Ingestion Issue

Incident Report for Scout

Postmortem

On 2020/05/31 we experienced a short network outage that prevented our zookeeper and kafka nodes from reaching each other. When connectivity was restored, there was a problem with stale zookeeper data which prevented the kafka brokers from initiating a proper leader election for topic partitions. This also prevented kafka producers from being able to produce to a majority of partitions. A manual leader election was attempted, but failed to correct the issue. We began a rolling restart of our entire kafka cluster, which ultimately resolved the issue. Later versions of Kafka have better handling around this particular failure, and we anticipate moving to a recent version to prevent entering this failure mode again.

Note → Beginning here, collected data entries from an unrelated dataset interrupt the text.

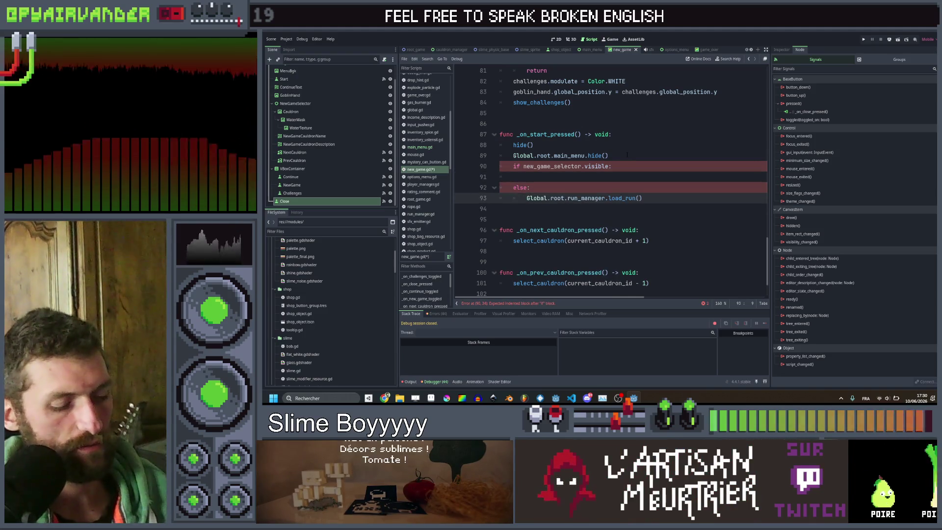
key("ctrl+c")
key("Up")
key("Up")
key("ctrl+v")
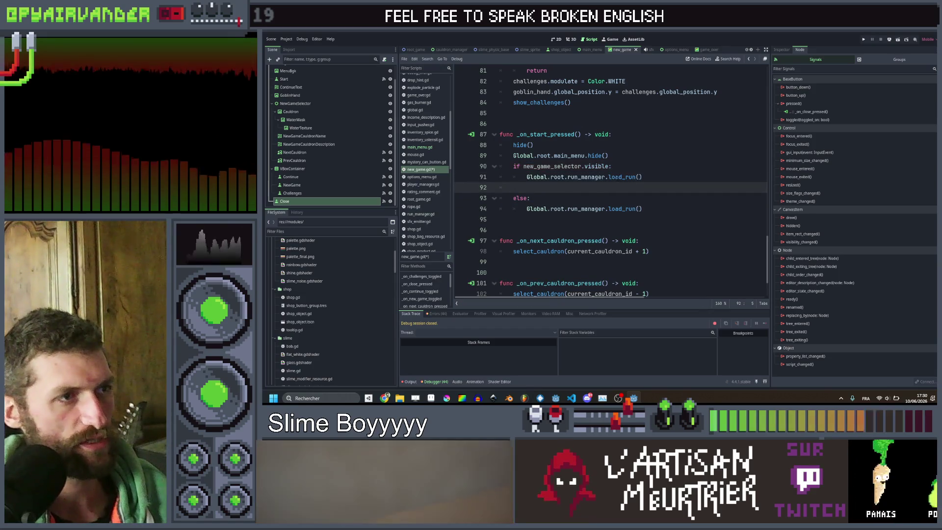
key("BackSpace")
key("BackSpace")
double_click(613, 177)
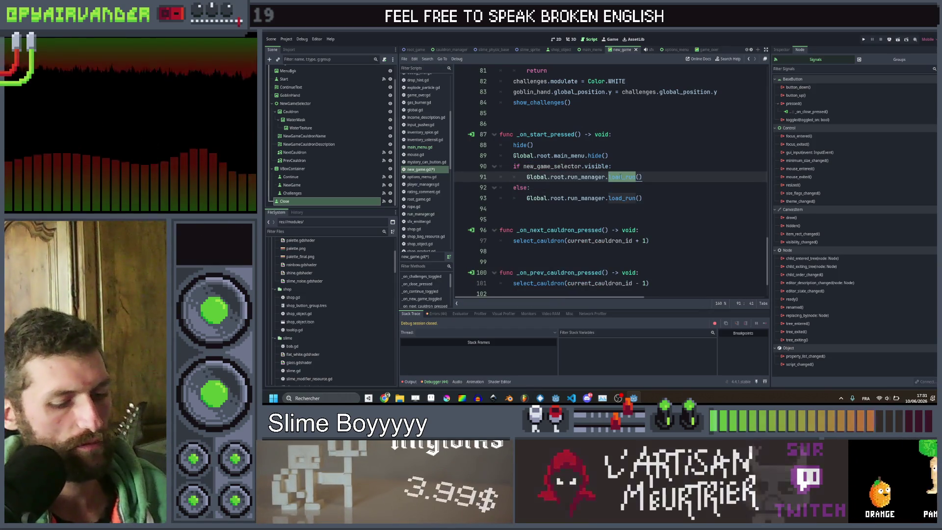
type("new")
key("Return")
key("ctrl+s")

Posted Jun 01, 2020 - 15:47 MDT

Resolved

Ingestion for all customers has been operating normally since 10:20AM MT. Some customers will have some or no data from 8:50AM to 10:20AM MT. We will follow up with more information about the cause of the outage.

Posted May 31, 2020 - 11:44 MDT

Monitoring

We have restarted several of our Kafka servers in ingestion, and ingestion appears to be recovering.

Data should begin appearing on your dashboard again.

Posted May 31, 2020 - 10:22 MDT

Investigating

We are investigating an issue in ingestion of agent data.

Posted May 31, 2020 - 09:46 MDT

This incident affected: Application Monitoring.